If Pacific Coast states construct sufficient coal export facilities, the United States is likely to sell heaps of coal to Asia in the years ahead, but that should cut—not raise—global emissions of greenhouse gases, according to Frank Wolak, professor of economics at Stanford University.
Over the past several years, U.S. natural gas prices have plummeted while coal prices have risen. That, combined with stricter environmental rules on coal burning, has caused U.S. electric utilities to use more natural gas-fired generators and fewer coal-fired power plants to produce electricity.
Coal's share of U.S. electricity production has fallen from more than half 10 years ago to just a third currently.
That switch has lowered U.S. emissions of greenhouse gases, primarily carbon dioxide. For every kilowatt-hour of electricity generated, burning coal emits more than double the carbon dioxide that natural gas does.
"For U.S. utility executives, the economics are making being an environmentalist very attractive," says Wolak, the director of Stanford's Program on Energy and Sustainable Development.
Appalachian coal companies increasingly have been selling their output to Europe, where natural gas remains expensive. America's cheaply mined and low-priced coal, though, is in Wyoming and Montana. According to Wolak's research, if West Coast coal export terminals are built, it is likely that coal companies will ship massive amounts of the stuff to Asia. China has built so many coal-fired power plants to fuel its economic growth that it switched from being an exporter of coal to an importer in 2009. Since then, its imports have skyrocketed.
"Perhaps counter-intuitively, the United States selling coal to China, and Asia generally, likely will reduce greenhouse gas emissions globally," says Wolak.
"The assumption here is that China will burn all the coal necessary to keep the lights on, the factories running and electricity rates low. Different from the United States and Europe, China does not have significant natural gas-fired generation units and its electricity demand continues to grow rapidly, so it must burn the coal to meet this demand growth. It's just a question of where it comes from."

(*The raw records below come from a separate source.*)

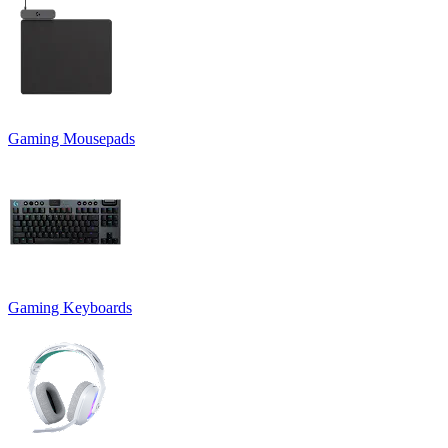
Gaming Mousepads
Gaming Keyboards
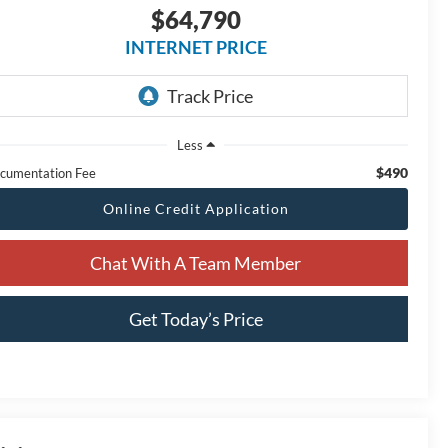
$64,790
INTERNET PRICE
Less
$490
cumentation Fee
Online Credit Application
Chat With A Team Member
Get Today’s Price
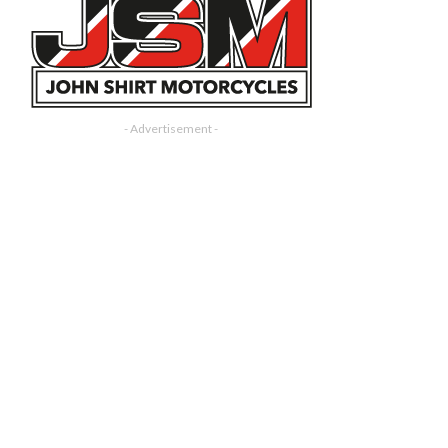
- Advertisement -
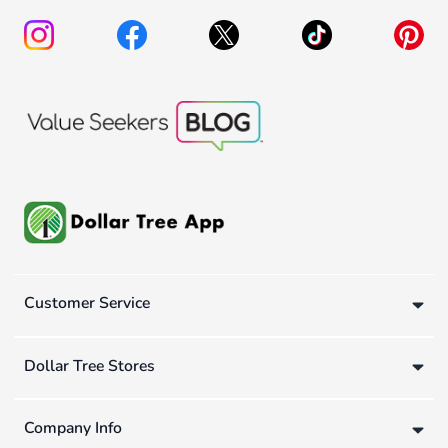
Customer Service
Dollar Tree Stores
Company Info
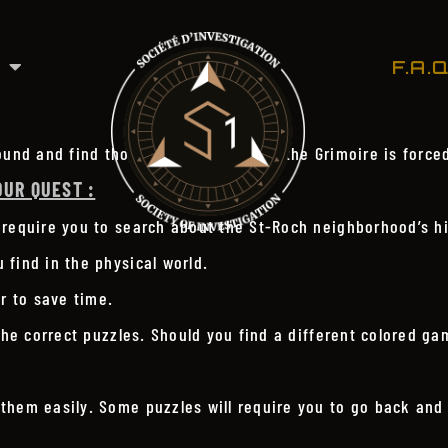
F.A.Q
ound and find those creatures before the Grimoire is force
OUR QUEST :
 require you to search about the St-Roch neighborhood’s hi
find in the physical world.
r to save time.
the correct puzzles. Should you find a different colored gam
them easily. Some puzzles will require you to go back and 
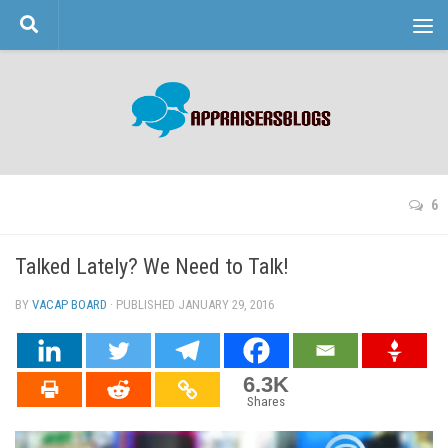
Skip to content
6
Talked Lately? We Need to Talk!
BY
VACAP BOARD
· PUBLISHED
JANUARY 29, 2016
· UPDATED
6.3K
Shares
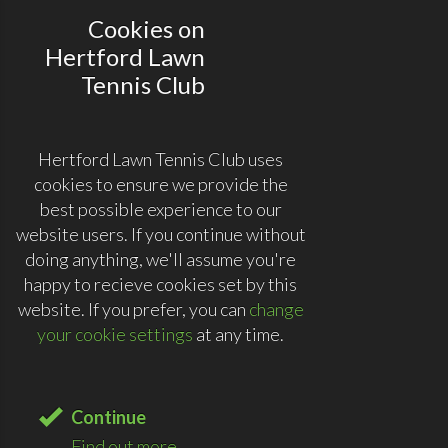
Cookies on
Hertford Lawn
Tennis Club
Hertford Lawn Tennis Club uses
cookies to ensure we provide the
best possible experience to our
website users. If you continue without
doing anything, we'll assume you're
happy to recieve cookies set by this
website. If you prefer, you can
change
your cookie settings
at any time.
Continue
Find out more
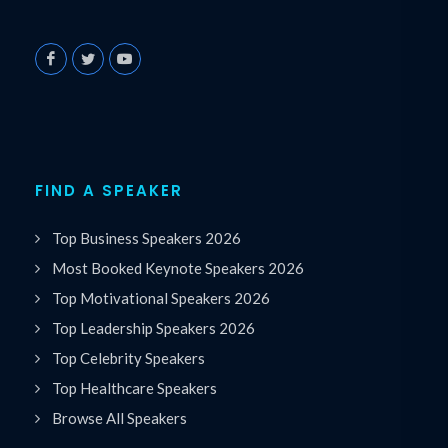
FIND A SPEAKER
Top Business Speakers 2026
Most Booked Keynote Speakers 2026
Top Motivational Speakers 2026
Top Leadership Speakers 2026
Top Celebrity Speakers
Top Healthcare Speakers
Browse All Speakers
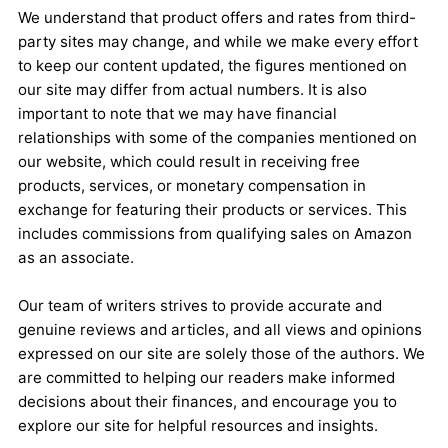
We understand that product offers and rates from third-
party sites may change, and while we make every effort
to keep our content updated, the figures mentioned on
our site may differ from actual numbers. It is also
important to note that we may have financial
relationships with some of the companies mentioned on
our website, which could result in receiving free
products, services, or monetary compensation in
exchange for featuring their products or services. This
includes commissions from qualifying sales on Amazon
as an associate.
Our team of writers strives to provide accurate and
genuine reviews and articles, and all views and opinions
expressed on our site are solely those of the authors. We
are committed to helping our readers make informed
decisions about their finances, and encourage you to
explore our site for helpful resources and insights.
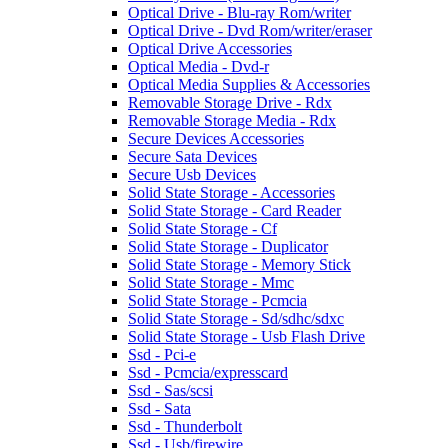
Optical Drive - Blu-ray Rom/writer
Optical Drive - Dvd Rom/writer/eraser
Optical Drive Accessories
Optical Media - Dvd-r
Optical Media Supplies & Accessories
Removable Storage Drive - Rdx
Removable Storage Media - Rdx
Secure Devices Accessories
Secure Sata Devices
Secure Usb Devices
Solid State Storage - Accessories
Solid State Storage - Card Reader
Solid State Storage - Cf
Solid State Storage - Duplicator
Solid State Storage - Memory Stick
Solid State Storage - Mmc
Solid State Storage - Pcmcia
Solid State Storage - Sd/sdhc/sdxc
Solid State Storage - Usb Flash Drive
Ssd - Pci-e
Ssd - Pcmcia/expresscard
Ssd - Sas/scsi
Ssd - Sata
Ssd - Thunderbolt
Ssd - Usb/firewire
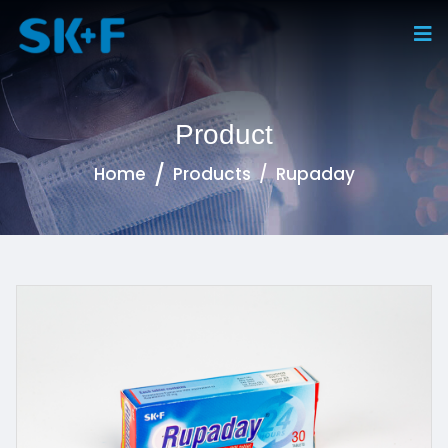
Product
Home
Products
Rupaday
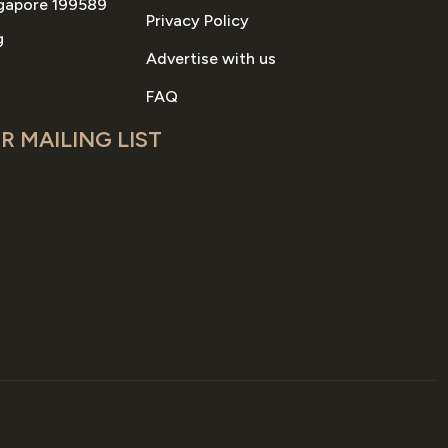
gapore 199589
Privacy Policy
g
Advertise with us
FAQ
R MAILING LIST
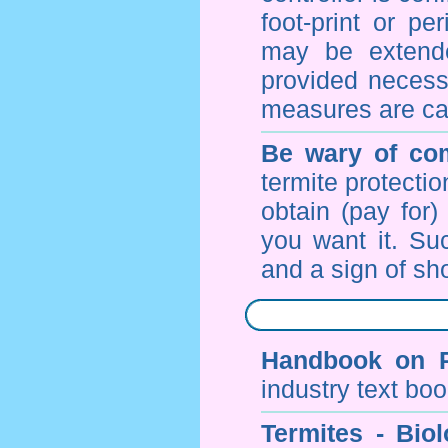
foot-print or pe
may be extende
provided necessa
measures are ca
Be wary of com
termite protectio
obtain (pay for)
you want it. Suc
and a sign of sho
Handbook on P
industry text bo
Termites - Bi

To the degree that this coal comes from the United States, U.S. coal prices will rise. This will cause U.S. utilities to switch even more of their electricity production from coal to gas, further reducing U.S. emissions of carbon dioxide.
For America, a double win
The outcome of an economic boost and environmental improvement should last for a long time, Wolak said while presenting his research at a recent Stanford conference on the future of fossil fuels. "This demand for coal in China appears to be long lived. The coal-fired power plants are expensive to build and are designed to last a long time, at least 30 years."
If the United States does not build West Coast ports to ship western coal to Asia, Canada will likely do so, according to the energy economist. If West Coast ports do not get built, then exports would likely go through Gulf of Mexico ports. Even with shipping costs, the low-priced coal should be able to beat the price of Asia's current supplies.
The additional mining activity and use of the U.S. rail transportation network will also create many domestic jobs, and the decreased domestic use of coal will reduce U.S. sulfur and particulates emissions.
For two years, environmentalists have opposed the building of coal export terminals in Washington and Oregon. Speaking at the same conference, the Natural Resources Defense Council's Ralph Cavanagh strongly disagreed with Wolak's conclusions. "The NRDC and other U.S. environmental organizations think exporting more U.S. coal will increase global greenhouse gas emissions," Cavanagh said.
"Frank assumes that demand for coal in China is completely inelastic, an assumption widely held, but that would make China totally unique," said Cavanagh, co-director of NRDC's energy program and the organization's senior attorney.
"Not long ago the U.S. demand for electricity was seen as totally inelastic, rising in lock step with gross domestic production, but that is no longer true. Electricity use has been growing at about half the rate of GDP for a couple decades."
Instead, Cavanagh insisted, China will learn that its cheapest energy resource, especially once the costs of carbon dioxide get included, is improving energy efficiency.
Wolak countered that the global coal market is extremely competitive, so that any price increase brought about by fewer U.S. exports is likely to be extremely small. Such a small price increase is unlikely to cause China to alter its demand for coal imports, he said.
Retired Stanford physicist and Nobel Prize winner Burt Richter, who attended the conference, said that the preferred outcome would be for the United States to export to China the hydraulic fracturing technology that has made natural gas here so abundant and inexpensive. However, Richter conceded that business practices in China may prevent such technology exports, even though many observers estimate that China has larger shale gas reserves than the United States.
Other technological developments, like more efficient renewable energy, may change the outlook for the global coal market down the line. "My research is based on current technology," says Wolak. "I'm certainly hopeful that the technology will change. The big problem is that there is no price on carbon emissions outside of California, which significantly dulls the economic incentives to invest in research and development of low-carbon energy sources."